Zcash: Welche Daten Casino und Zahlungsdienst sehen
Bei einer Zahlung mit zcash sieht das casino zuerst nur das Ergebnis auf der Blockchain: Absender- und Empfängeradresse, Betrag, Zeitpunkt und die Transaktions-ID. Nutzt der Spieler eine transparente Adresse, sind diese Daten öffentlich verknüpft und lassen sich über den Transaktionsverlauf auswerten. Nutzt der Spieler eine abgeschirmte Adresse, sind auf der Blockchain nur noch kryptografische Nachweise sichtbar; Betrag und beteiligte Adressen bleiben verborgen, während die Transaktion trotzdem verifizierbar ist.

=== ANWEISUNGEN ===
[a] Erläutere anhand des Texts über Zcash-Zahlungen in ein bis drei Sätzen, weshalb sich die Zahlungsdaten bei einer transparenten Adresse auswerten lassen.
[b] Welche Angaben sieht das Casino laut dem Text über Zcash-Zahlungen zuerst auf der Blockchain?
[c] Greife den Text über Zcash-Zahlungen nach seinem letzten Satz auf und führe ihn weiter.
Die nachstehenden Zeilen sind separates Material und gehören nicht zum Text über Zcash-Zahlungen.

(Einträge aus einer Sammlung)

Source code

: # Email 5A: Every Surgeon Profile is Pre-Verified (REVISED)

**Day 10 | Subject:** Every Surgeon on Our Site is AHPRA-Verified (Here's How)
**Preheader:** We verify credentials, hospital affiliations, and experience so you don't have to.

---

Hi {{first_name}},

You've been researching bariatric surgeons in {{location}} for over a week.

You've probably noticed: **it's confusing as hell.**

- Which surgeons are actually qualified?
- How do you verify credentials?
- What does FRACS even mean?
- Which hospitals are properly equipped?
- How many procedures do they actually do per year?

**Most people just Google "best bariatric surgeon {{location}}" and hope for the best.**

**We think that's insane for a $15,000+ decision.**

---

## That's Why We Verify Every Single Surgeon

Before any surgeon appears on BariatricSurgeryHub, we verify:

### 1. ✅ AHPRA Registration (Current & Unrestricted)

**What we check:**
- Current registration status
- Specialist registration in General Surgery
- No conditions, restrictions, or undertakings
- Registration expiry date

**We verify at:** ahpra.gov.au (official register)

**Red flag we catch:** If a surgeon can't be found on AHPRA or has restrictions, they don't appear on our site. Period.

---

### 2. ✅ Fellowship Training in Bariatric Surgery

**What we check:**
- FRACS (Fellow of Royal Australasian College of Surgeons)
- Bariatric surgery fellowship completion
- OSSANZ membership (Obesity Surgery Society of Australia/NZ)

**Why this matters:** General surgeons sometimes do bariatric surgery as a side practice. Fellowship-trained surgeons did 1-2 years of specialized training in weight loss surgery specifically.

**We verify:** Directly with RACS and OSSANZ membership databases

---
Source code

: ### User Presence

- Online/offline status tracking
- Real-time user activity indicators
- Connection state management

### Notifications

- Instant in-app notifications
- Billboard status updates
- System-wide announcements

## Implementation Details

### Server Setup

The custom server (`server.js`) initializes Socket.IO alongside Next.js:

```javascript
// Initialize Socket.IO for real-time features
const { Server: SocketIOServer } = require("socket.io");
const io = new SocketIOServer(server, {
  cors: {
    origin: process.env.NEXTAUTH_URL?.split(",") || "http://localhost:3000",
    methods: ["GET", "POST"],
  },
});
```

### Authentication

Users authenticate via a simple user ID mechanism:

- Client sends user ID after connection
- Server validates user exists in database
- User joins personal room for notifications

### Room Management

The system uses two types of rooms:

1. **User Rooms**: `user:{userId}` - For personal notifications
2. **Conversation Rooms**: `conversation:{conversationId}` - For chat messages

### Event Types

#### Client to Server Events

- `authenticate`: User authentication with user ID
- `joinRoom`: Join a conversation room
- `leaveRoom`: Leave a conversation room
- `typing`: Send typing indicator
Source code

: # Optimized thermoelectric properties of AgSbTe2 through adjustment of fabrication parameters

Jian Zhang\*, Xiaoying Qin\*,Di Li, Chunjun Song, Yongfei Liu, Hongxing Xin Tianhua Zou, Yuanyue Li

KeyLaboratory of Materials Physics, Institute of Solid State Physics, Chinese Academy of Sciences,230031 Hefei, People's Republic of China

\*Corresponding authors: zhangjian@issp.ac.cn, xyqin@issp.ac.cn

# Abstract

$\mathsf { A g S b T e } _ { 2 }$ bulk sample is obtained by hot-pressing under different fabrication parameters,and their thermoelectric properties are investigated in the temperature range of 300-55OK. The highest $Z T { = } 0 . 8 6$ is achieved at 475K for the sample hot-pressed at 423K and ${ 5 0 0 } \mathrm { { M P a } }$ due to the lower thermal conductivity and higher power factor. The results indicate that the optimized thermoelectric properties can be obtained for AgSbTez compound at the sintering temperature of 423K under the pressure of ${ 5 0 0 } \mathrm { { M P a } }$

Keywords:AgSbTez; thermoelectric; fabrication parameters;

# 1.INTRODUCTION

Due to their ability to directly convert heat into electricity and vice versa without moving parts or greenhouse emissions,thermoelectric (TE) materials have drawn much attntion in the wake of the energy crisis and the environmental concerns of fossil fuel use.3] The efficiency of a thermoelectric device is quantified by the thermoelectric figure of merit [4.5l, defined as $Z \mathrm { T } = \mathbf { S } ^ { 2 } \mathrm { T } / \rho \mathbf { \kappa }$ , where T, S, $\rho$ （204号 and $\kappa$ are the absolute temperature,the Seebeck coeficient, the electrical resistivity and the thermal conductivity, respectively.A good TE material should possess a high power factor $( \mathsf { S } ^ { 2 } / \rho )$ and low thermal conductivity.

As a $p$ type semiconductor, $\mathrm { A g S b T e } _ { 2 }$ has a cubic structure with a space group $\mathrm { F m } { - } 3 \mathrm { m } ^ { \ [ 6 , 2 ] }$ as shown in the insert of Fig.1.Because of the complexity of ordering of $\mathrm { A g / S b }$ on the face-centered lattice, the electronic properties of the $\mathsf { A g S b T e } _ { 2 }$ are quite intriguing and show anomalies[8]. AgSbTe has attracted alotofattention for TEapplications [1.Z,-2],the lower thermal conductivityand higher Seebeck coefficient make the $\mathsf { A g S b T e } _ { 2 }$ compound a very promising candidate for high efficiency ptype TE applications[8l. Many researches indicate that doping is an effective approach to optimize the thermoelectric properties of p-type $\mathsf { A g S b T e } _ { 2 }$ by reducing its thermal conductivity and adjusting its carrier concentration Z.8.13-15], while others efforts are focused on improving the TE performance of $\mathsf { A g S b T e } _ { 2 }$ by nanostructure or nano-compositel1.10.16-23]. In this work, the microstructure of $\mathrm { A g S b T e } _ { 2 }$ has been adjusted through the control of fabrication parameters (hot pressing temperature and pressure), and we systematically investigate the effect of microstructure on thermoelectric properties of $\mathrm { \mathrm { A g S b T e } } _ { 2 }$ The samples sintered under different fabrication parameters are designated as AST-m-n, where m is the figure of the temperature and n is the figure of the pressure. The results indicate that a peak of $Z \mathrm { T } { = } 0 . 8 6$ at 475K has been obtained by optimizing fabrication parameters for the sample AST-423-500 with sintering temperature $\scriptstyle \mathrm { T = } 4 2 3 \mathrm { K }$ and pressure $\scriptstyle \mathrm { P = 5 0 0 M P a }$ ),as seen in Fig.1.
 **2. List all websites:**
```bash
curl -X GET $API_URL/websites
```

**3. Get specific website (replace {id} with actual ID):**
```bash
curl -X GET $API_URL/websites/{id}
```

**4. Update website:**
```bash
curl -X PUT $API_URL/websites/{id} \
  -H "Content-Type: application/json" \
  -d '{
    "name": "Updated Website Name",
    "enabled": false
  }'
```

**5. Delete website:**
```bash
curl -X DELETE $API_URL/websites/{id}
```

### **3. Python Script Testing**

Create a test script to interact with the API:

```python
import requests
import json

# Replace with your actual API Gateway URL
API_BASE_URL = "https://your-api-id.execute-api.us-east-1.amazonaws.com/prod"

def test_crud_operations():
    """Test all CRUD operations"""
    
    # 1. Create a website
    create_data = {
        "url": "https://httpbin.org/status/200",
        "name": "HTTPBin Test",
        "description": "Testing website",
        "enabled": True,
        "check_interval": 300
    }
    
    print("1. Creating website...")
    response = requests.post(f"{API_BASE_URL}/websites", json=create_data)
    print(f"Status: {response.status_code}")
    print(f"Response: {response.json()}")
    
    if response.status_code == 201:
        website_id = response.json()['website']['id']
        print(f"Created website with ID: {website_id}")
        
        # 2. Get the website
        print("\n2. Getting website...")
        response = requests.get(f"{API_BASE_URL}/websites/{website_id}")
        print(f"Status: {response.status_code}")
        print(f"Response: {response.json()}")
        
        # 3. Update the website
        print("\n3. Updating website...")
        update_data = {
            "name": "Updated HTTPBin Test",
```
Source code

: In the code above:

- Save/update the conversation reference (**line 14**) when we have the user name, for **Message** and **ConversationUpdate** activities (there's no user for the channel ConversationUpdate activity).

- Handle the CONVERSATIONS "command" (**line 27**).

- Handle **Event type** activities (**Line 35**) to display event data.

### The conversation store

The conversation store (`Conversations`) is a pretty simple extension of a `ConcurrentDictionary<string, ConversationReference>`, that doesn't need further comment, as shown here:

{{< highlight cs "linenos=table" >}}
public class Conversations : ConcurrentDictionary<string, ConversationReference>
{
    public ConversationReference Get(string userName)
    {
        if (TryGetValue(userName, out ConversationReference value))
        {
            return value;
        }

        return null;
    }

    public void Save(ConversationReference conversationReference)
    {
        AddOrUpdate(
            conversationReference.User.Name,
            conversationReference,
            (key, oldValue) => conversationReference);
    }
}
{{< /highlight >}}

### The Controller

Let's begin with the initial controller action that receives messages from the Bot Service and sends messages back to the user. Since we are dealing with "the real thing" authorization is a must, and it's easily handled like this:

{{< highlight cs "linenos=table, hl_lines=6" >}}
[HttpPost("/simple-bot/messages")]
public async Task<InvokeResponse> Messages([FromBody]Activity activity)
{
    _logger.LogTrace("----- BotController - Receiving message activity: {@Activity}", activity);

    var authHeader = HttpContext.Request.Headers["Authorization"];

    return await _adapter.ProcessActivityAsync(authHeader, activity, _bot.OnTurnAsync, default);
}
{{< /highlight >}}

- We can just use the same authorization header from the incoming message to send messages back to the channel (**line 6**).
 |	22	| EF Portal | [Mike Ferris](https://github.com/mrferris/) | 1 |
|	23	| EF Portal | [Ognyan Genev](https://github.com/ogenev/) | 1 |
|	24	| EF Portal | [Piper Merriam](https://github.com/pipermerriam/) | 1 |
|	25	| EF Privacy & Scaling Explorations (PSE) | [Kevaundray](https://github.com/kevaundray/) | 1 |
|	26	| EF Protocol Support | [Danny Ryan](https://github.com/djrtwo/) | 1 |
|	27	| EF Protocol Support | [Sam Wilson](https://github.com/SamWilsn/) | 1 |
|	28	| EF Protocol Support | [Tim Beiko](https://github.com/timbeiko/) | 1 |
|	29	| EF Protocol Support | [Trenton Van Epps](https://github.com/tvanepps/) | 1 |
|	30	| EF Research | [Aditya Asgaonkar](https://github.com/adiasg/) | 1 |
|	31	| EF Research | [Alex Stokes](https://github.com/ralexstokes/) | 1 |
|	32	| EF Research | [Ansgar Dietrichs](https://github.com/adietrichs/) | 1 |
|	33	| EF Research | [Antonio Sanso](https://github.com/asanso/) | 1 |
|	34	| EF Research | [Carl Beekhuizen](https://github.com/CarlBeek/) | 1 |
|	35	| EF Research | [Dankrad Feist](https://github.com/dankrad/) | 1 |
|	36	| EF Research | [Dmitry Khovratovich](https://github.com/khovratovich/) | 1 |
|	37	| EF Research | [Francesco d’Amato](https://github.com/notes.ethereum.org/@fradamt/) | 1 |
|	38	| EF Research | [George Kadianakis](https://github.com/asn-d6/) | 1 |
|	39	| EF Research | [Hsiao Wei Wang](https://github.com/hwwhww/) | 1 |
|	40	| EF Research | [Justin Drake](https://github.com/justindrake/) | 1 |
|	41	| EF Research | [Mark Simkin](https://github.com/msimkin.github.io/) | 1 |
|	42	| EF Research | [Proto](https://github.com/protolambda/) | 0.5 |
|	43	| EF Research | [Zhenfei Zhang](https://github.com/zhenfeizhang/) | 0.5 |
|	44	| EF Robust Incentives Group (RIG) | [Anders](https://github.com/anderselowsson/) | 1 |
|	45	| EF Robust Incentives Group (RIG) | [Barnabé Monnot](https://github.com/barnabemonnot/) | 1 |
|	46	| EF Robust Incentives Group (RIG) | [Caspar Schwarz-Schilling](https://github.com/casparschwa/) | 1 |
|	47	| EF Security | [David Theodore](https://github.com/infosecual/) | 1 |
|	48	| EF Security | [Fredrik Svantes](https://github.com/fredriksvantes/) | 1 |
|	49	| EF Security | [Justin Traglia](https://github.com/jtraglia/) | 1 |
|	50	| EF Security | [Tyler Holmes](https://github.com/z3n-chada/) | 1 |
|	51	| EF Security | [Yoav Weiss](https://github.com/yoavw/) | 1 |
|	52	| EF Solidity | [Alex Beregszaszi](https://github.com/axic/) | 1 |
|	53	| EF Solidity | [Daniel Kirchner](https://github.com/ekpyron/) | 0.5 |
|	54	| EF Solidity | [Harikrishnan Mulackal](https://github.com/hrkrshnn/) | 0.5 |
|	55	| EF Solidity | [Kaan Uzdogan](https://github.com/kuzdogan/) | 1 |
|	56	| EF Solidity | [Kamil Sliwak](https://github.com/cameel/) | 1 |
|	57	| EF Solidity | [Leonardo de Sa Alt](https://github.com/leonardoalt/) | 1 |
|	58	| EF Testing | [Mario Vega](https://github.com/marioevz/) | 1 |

=== LÖSUNGEN ===
[a] Bei einer transparenten Adresse sind Absender- und Empfängeradresse, Betrag, Zeitpunkt und Transaktions-ID öffentlich miteinander verknüpft. Dadurch lassen sie sich über den Transaktionsverlauf auswerten.

[b] Absender- und Empfängeradresse, Betrag, Zeitpunkt und die Transaktions-ID.

[c]
Ein externer Zahlungsdienst (falls das casino einen solchen zwischenschaltet) sieht in der Praxis mehr als die Blockchain: Ein- und Auszahlungsbetrag, Status, Zeitstempel, Zieladresse, interne Referenznummern und die Zuordnung zum Kundenkonto beim Dienst. Auf Netzwerkebene fallen je nach Setup auch technische Metadaten an, etwa IP-Adresse, Gerätedaten und Sitzungskennungen. Für die Privatsphäre bedeutet das: Abschirmte zcash-Transaktionen reduzieren die öffentlich sichtbaren On-Chain-Daten, ersetzen aber nicht die Identitätsdaten, die das casino über das Spielerkonto und die Zahlungsausführung ohnehin speichert.